WHAT TO WORK ON:
The result should be a word-for-word retyping of the entries below, free of pictures.

[[ DATASET ENTRIES open ]]

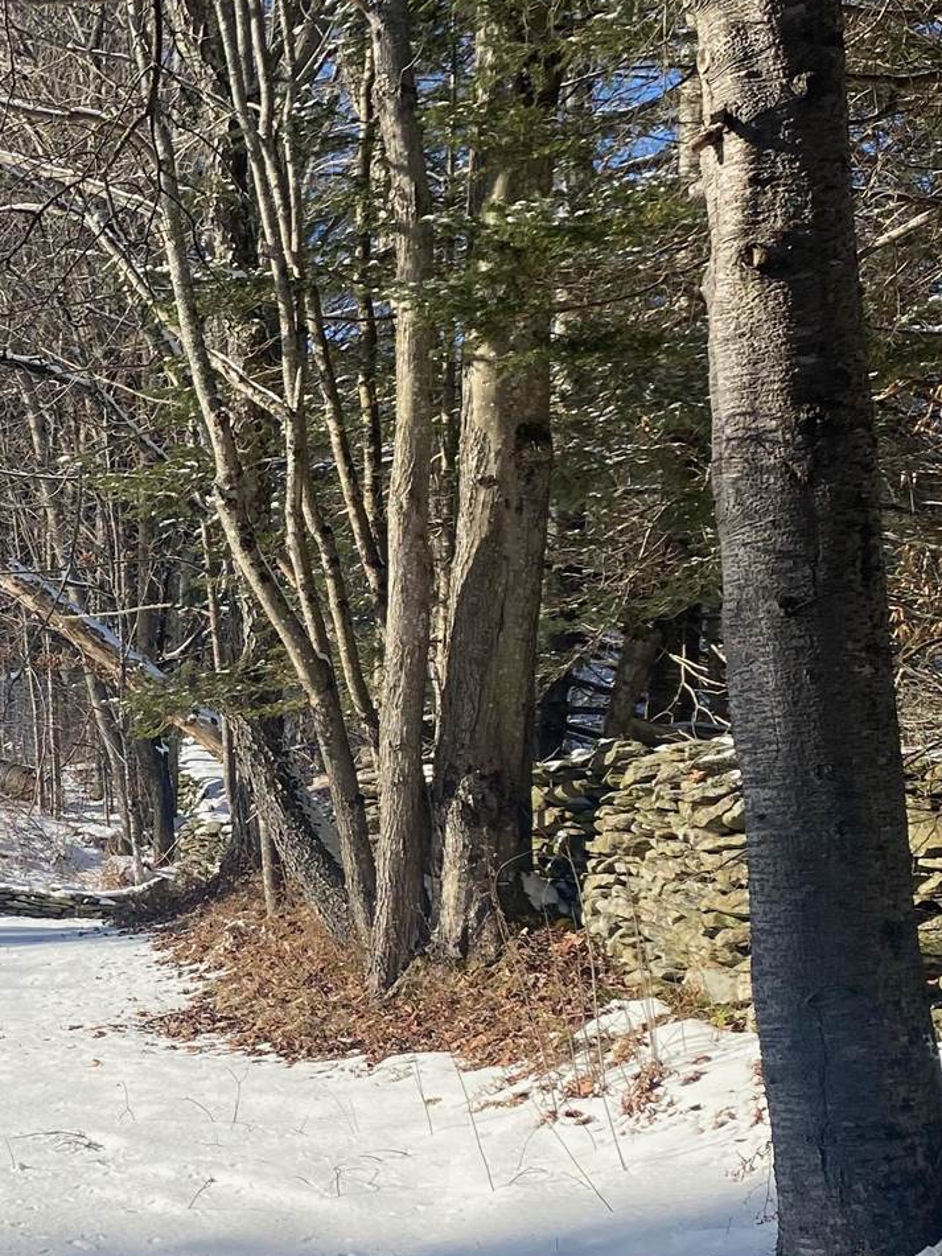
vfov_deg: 30.7
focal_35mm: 63
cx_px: -85
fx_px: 2286
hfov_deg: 22.1
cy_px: 744
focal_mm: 4.25
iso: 32
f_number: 1.8
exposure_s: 1/2625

[[ DATASET ENTRIES closed ]]

RESULT OF THIS EXERCISE:
vfov_deg: 30.7
focal_35mm: 63
cx_px: -85
fx_px: 2286
hfov_deg: 22.1
cy_px: 744
focal_mm: 4.25
iso: 32
f_number: 1.8
exposure_s: 1/2625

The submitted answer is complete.